Once she could get to to church she was alright. That was all she lived for, work, church, work, church.  And the Church is absolutely gorgeous.

I did regret, a few years ago, I thought I should go back home now as I’ve done enough. I’ve got my children, grandchildren, great-grandchildren, I’ll go back home now. But cousins are not the same as your family and I thought ‘ no, I can’t leave my children, I love them too much’ and especially grandchildren coming up. My daughter says come to London but I can’t leave CardiffI love Cardiff, my Cardiff, since I came here, I’ve loved Cardiff, never wanted to live anywhere else.  I feel Welsh, all the time. This little Cardiff has done so much for me, and I thank God, because I’ve enjoyed my life in Wales. You find ups and downs in life, but Wales, I love my Cardiff. And I don’t want to go living anywhere else. My son says ‘Mum, come to Manchester’ and I said Urrgh! no thank you. I don’t mind visiting these places, but the only place I would live that I really love is Llandudno. But I’m staying in Cardiff, but I really love Llandudno.

 

Rhan 3 [00:03:05]

Advice I would give a 15 year old coming over is to have respect. Have respect for the Elders, for anyone older than you, and don’t put people down. Anything you see that is horrible don’t laugh at it and just have respect, that’s what I would have said. Just do good. because when that little girl came over here that’s all she did, she used to take little babies to the park, that’s how I met Marcia. I saw this little girl playing ball on the wall and I said ‘Hiya’ so I said go and ask your mum if you can go to the Rainbow club with me’ so her mum said come on in. Every child I saw I just wanted to take them to the rainbow club, that’s what I did, look after Children.
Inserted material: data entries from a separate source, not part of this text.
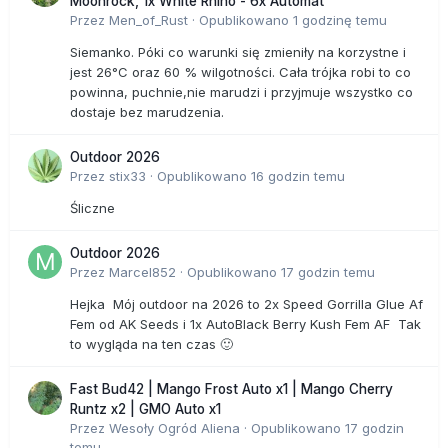
Moonrock, 1x White Rhino - 6x Automat
Przez
Men_of_Rust
·
Opublikowano
1 godzinę temu
Siemanko. Póki co warunki się zmieniły na korzystne i
jest 26°C oraz 60 % wilgotności. Cała trójka robi to co
powinna, puchnie,nie marudzi i przyjmuje wszystko co
dostaje bez marudzenia.
Outdoor 2026
Przez
stix33
·
Opublikowano
16 godzin temu
Śliczne
Outdoor 2026
Przez
Marcel852
·
Opublikowano
17 godzin temu
Hejka Mój outdoor na 2026 to 2x Speed Gorrilla Glue Af
Fem od AK Seeds i 1x AutoBlack Berry Kush Fem AF Tak
to wygląda na ten czas 🙂
Fast Bud42 | Mango Frost Auto x1 | Mango Cherry
Runtz x2 | GMO Auto x1
Przez
Wesoły Ogród Aliena
·
Opublikowano
17 godzin
temu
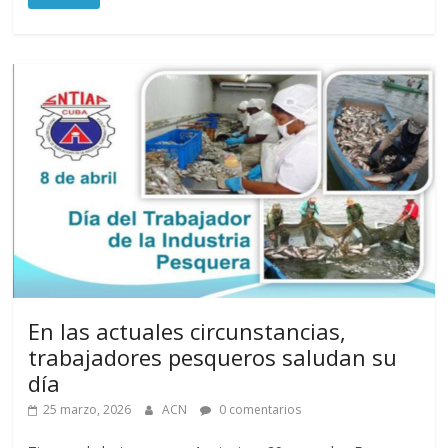
En las actuales circunstancias,
trabajadores pesqueros saludan su
día
25 marzo, 2026
ACN
0 comentarios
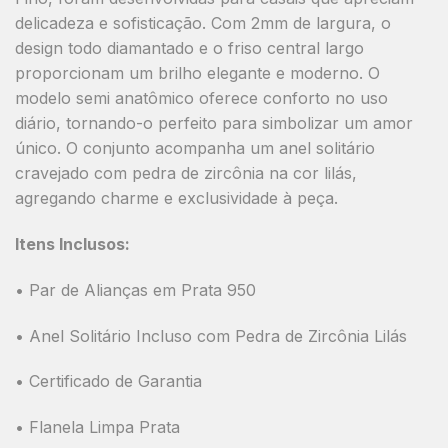
delicadeza e sofisticação. Com 2mm de largura, o
design todo diamantado e o friso central largo
proporcionam um brilho elegante e moderno. O
modelo semi anatômico oferece conforto no uso
diário, tornando-o perfeito para simbolizar um amor
único. O conjunto acompanha um anel solitário
cravejado com pedra de zircônia na cor lilás,
agregando charme e exclusividade à peça.
Itens Inclusos:
• Par de Alianças em Prata 950
• Anel Solitário Incluso com Pedra de Zircônia Lilás
• Certificado de Garantia
• Flanela Limpa Prata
Thats the advice, just have respect, there’s hardly any in the world today, is there?


Rhan 3 [00:05:20]

I dealt with negative things by praying and asking the Lord for help. I still go to Church all the time, and I’m always up for prayer, because if anything happens, anything at all, I go up for prayer because I cant deal with things, even now sometimes, I go up for prayer, its worse now than it was before because dealing with things you cannot deal with anything by yourself, you have to trust God, ask him to be with you. Even when I started with Windrush Cymru Elders I had to ask the Lord to be with me and carry it through, because I couldn’t do it, I know, it’s not me, its the Lord who has blessed me with this group.
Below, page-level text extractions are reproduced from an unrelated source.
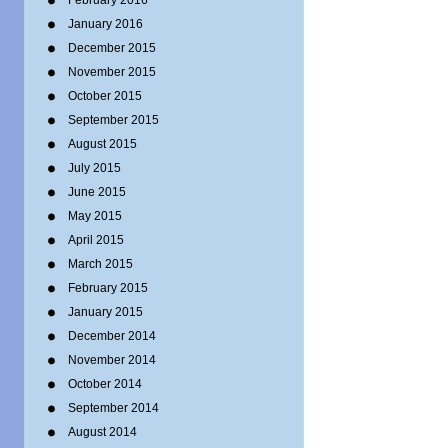
February 2016
January 2016
December 2015
November 2015
October 2015
September 2015
August 2015
July 2015
June 2015
May 2015
April 2015
March 2015
February 2015
January 2015
December 2014
November 2014
October 2014
September 2014
August 2014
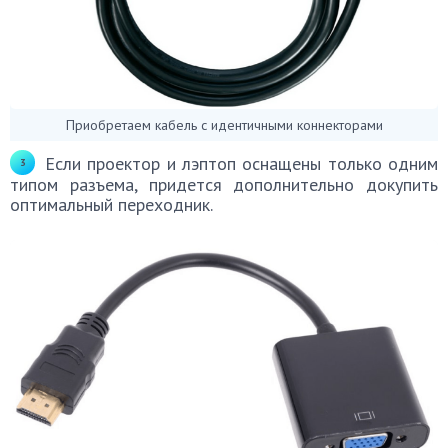
Приобретаем кабель с идентичными коннекторами
Если проектор и лэптоп оснащены только одним
типом разъема, придется дополнительно докупить
оптимальный переходник.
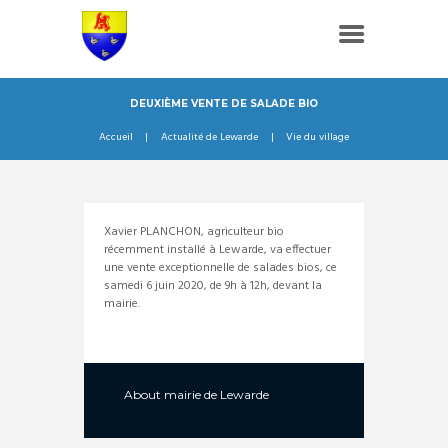
DEUXIÈME VENTE DE SALADE BIO
Accueil
Actualité de Lewarde
Vie du village
Xavier PLANCHON, agriculteur bio
récemment installé à Lewarde, va effectuer
une vente exceptionnelle de salades bios, ce
samedi 6 juin 2020, de 9h à 12h, devant la
mairie.
About
mairie de Lewarde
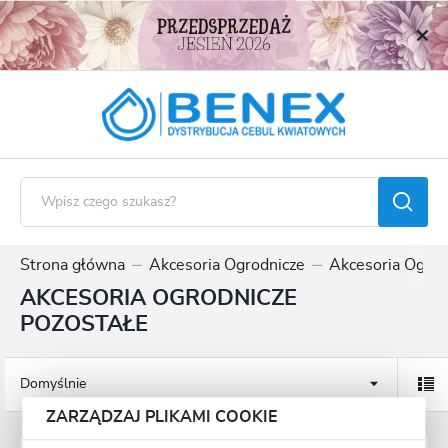
USTAWIENIA REGIONALNE
Lokalizacja
Polska
Język
polski
Waluta
Polski złoty (PLN)
Strona główna
Akcesoria Ogrodnicze
Akcesoria Ogrod
AKCESORIA OGRODNICZE
ZAPISZ
POZOSTAŁE
Domyślnie
ZARZĄDZAJ PLIKAMI COOKIE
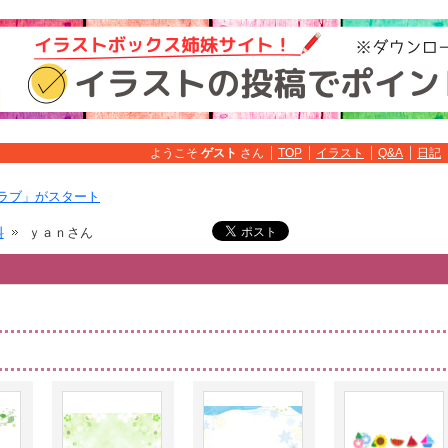
ようこそ
ゲスト
さん
TOP
イラスト
Q&A
日記
ラブ」がスタート
料
ｙａｎさん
Some of them are in their homes twiddling their thumbs, they’ve got no-one to come and visit them, they’ve got no-one to come and visit them, they’ve got to rely on the State, but then they still need someone of their own to go and speak to them and help them. If you can get out it’s great, but sitting at home and having nothing else to do but watch that screen its not nice.
I thank the Lord for the people, we go to shows, the castle, we’ve been to the slave museums, we have people come talk to us, it’s really great having the group.

 

Rhan 3 [00:08:12]

Whoever sees this story, and its good for our children, grandchildren, great grandchildren, my Godson said to me that he went to the library today and Nanna your photo was on the wall. So that’s really good, its good for schools to visit and hear these stories and know that people have had a good life.

I thank God for my life, the children he’s given me, all the people I’ve met in my life, like Audrey. The Windrush Elders, thank God for them.